Architect Balthasar Neumann (1687–1753), whose talents included a rare combination of technical skill and an eye for beauty and harmony, oversaw the design of the 350-room palace, and his masterpiece shows a unity of purpose and design unusual in structures of such size. Von Schönborn’s successor, Prince-Bishop Carl Phillip von Greiffenclau, had the foresight to hire the Venetian painter Tiepolo to fresco the Treppenhaus (staircase), where in the largest fresco ever painted, Apollo is surrounded by other gods and women representing the four corners of the world, rendering a climb to the upper hall into a theatrical event. A keen-eyed observer might note that the fierce, naked maiden representing America is being served hot chocolate, then an exotic elixir, as she sits astride a crocodile among cannibals. Tiepolo worked some specific portraits into the Europa section, where he depicts himself as well as his son Giovanni, who accompanied him from Venice. Tiepolo also painted the frescoes in the chapel and the Imperial Hall, where he portrays, among other themes, the 1156 marriage in Würzburg of emperor Frederick Barbarossa to Beatrice of Burgundy. Among some spectacular visual tricks in the Imperial Hall is the dog who seems to perch on a pillar in front of a scene depicting the investiture of Franconian duke Herold; as you walk around the room, the dog transforms from a sleek pup into a plump, grizzled hound. As you walk down the hallways, notice a number of doors that are only about four feet tall—they were built to accommodate a staff of dwarves, who scrambled through tight passages within the walls to tend to the ceramic tile stoves that warm the salons.

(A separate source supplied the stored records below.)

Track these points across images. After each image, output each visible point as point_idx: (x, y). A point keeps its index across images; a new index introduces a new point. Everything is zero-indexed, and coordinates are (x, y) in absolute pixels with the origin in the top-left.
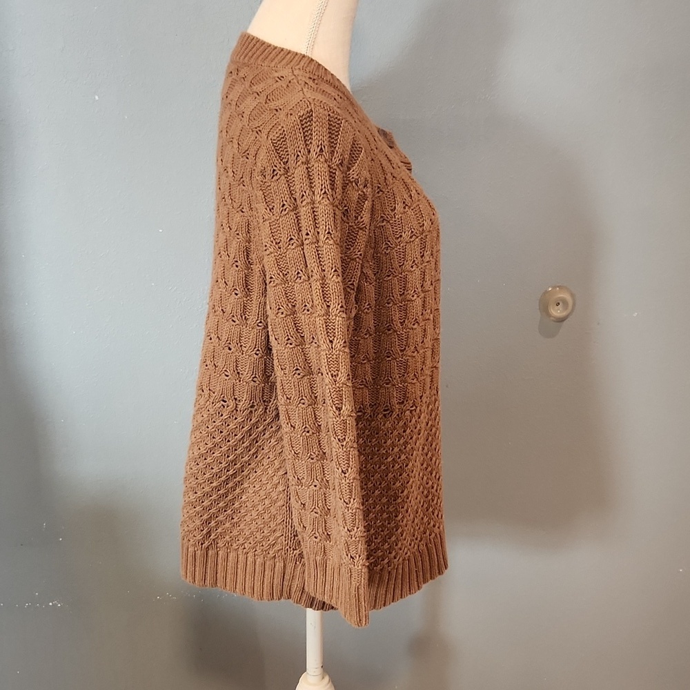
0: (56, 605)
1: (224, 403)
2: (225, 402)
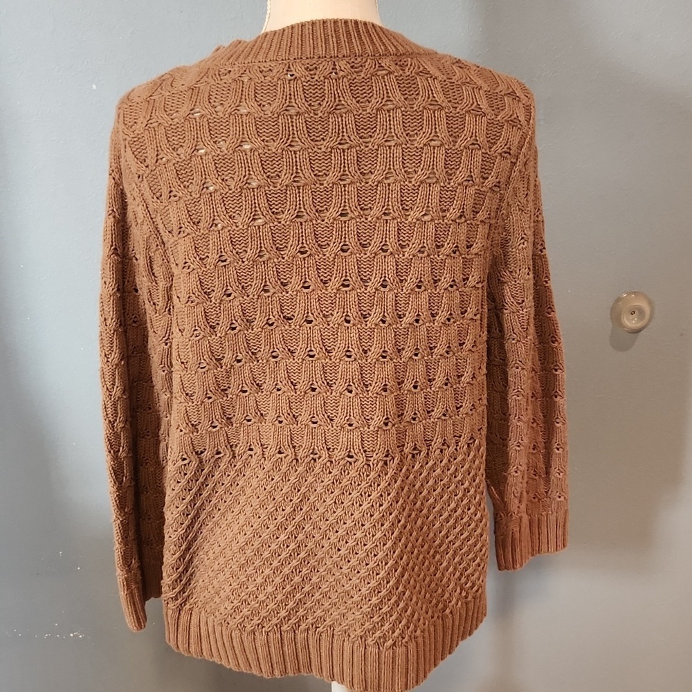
0: (77, 636)
1: (350, 460)
2: (352, 457)
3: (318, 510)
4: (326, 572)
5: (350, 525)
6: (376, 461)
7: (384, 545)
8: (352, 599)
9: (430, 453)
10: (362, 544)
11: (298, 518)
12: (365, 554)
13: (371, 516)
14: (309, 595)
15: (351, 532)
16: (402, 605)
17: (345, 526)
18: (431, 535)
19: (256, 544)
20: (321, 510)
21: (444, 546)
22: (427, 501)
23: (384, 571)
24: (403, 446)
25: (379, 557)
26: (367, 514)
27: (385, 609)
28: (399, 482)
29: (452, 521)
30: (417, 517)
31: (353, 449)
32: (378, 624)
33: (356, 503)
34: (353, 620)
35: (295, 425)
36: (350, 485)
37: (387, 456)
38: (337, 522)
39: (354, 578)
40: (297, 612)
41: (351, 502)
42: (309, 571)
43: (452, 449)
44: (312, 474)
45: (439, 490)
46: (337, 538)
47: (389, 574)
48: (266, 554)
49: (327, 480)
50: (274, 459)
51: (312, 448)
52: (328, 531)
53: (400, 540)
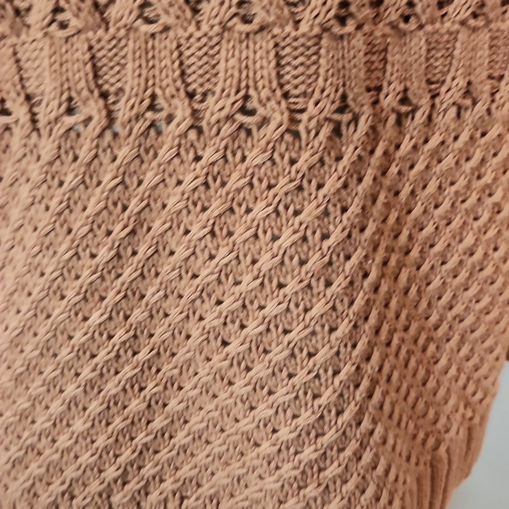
1: (246, 120)
2: (252, 112)
3: (172, 253)
4: (197, 391)
5: (250, 287)
6: (314, 122)
7: (332, 330)
8: (257, 450)
9: (435, 116)
10: (280, 329)
11: (128, 274)
12: (287, 353)
13: (302, 263)
14: (163, 435)
15: (252, 302)
16: (367, 457)
17: (237, 289)
18: (424, 304)
19: (42, 331)
20: (181, 253)
21: (444, 327)
22: (421, 229)
23: (330, 390)
24: (379, 89)
25: (320, 358)
26: (292, 258)
27: (332, 470)
28: (368, 180)
29: (463, 275)
30: (400, 266)
31: (256, 89)
32: (315, 500)
33: (265, 232)
34: (261, 490)
35: (101, 32)
36: (247, 189)
37: (341, 110)
38: (219, 281)
39: (261, 407)
40: (140, 468)
41: (252, 231)
42: (161, 388)
43: (480, 108)
44: (154, 164)
45: (446, 205)
46: (219, 316)
47: (341, 395)
48: (64, 354)
49: (189, 177)
50: (59, 130)
51: (149, 92)
52: (198, 302)
53: (366, 318)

An interesting historical sidenote: Much of the Residenz’s splendor would have been lost had it not been for an American art historian and soldier, John Davis Skilton, one of the so-called Monuments Men. When he came to Würzburg after the 1945 bombing, he found the palace a burned-out ruin, with the Tiepolo frescoes intact but exposed to the elements, so he constructed a makeshift roof to preserve them. He’s honored in a Memorial Room that chronicles the destruction of the palace and Würzburg and the restoration efforts.